4. If there is a proposal to use untagged utf-8 instead of properly
   tagged (RFC 2047 / 2231) charsets (including but not limited to
   utf-8), then the entirety of the repercussions of such a proposal
   ought to be considered, and language tagging has long been part
   of MIME, but is a recent incompatible (among Unicode versions)
   addition to Unicode, and one which is also incompatible (per
   Unicode standards) with MIME.

 Bruce> That of course is not a parsing issue, but one of semantic
 Bruce> interpretation of the "utf-8".  According to one of the many
 Bruce> "utf-8" specifications, the "utf-8" stream encodes a
 Bruce> language-tagged string, while in at least one other "utf-8"
 Bruce> specification it encodes something quite different.

it encodes the exact same sequence of codepoints regardless of
specification. The fact that some of those codepoints are not defined
in earlier unicode versions is nothing to do with the use of UTF-8.

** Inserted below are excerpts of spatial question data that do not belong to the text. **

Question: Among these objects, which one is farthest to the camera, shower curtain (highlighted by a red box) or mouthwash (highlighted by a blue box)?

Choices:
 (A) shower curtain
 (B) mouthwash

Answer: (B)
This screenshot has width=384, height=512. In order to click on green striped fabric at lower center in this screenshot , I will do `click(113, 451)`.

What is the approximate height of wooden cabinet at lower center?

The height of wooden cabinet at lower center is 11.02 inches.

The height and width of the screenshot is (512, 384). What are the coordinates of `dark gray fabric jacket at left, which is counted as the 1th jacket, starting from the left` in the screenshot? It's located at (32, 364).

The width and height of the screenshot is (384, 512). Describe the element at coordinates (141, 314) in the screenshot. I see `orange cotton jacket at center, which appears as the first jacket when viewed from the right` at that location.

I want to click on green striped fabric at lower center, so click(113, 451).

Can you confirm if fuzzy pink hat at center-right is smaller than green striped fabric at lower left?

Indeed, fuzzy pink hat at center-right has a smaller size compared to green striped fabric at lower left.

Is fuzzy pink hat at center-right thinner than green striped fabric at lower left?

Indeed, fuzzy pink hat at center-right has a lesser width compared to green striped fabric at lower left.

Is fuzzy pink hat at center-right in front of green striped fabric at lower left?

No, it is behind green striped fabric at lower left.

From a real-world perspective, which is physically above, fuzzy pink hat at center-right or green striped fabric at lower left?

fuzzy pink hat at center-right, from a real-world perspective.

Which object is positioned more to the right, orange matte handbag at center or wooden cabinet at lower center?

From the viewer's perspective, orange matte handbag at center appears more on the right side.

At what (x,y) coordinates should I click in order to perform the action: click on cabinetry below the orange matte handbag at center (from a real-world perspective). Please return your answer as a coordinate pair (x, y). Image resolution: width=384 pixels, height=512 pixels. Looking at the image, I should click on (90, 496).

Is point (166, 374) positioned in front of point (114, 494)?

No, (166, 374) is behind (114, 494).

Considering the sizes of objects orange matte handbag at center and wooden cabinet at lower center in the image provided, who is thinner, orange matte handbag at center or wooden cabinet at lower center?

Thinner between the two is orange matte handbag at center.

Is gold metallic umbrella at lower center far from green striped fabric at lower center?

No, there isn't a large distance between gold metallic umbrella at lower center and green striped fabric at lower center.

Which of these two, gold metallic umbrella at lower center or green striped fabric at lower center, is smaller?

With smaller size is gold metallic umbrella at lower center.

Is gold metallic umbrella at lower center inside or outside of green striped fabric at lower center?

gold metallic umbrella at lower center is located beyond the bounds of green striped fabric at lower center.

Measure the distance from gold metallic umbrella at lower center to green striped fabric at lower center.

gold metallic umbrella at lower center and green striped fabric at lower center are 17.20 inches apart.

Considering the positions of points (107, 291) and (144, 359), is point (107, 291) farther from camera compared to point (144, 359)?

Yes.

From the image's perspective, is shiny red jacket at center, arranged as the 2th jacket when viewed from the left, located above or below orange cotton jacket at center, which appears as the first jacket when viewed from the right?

It is related to the different utf-8 specifications inasmuch as the
different specifications in conjunction with the change from a 16-bit
pre-3.1 character width and the newly-introduced codepoints (including
language tags) together result in obfuscated content with a different
number of bits.  It's difficult to cleanly separate those issues, since
if musical notes, baroque encoding of language tags etc. hadn't been
added (deviating from the original Unicode Design Priciples), the
character width wouldn't have had to be increased beyond 16 bits and the
utf-8 4-byte sequences wouldn't need to be specified differently. It
is precisely because the Unicode versions are different that the "utf-8"
transformations specifications are necessarily different.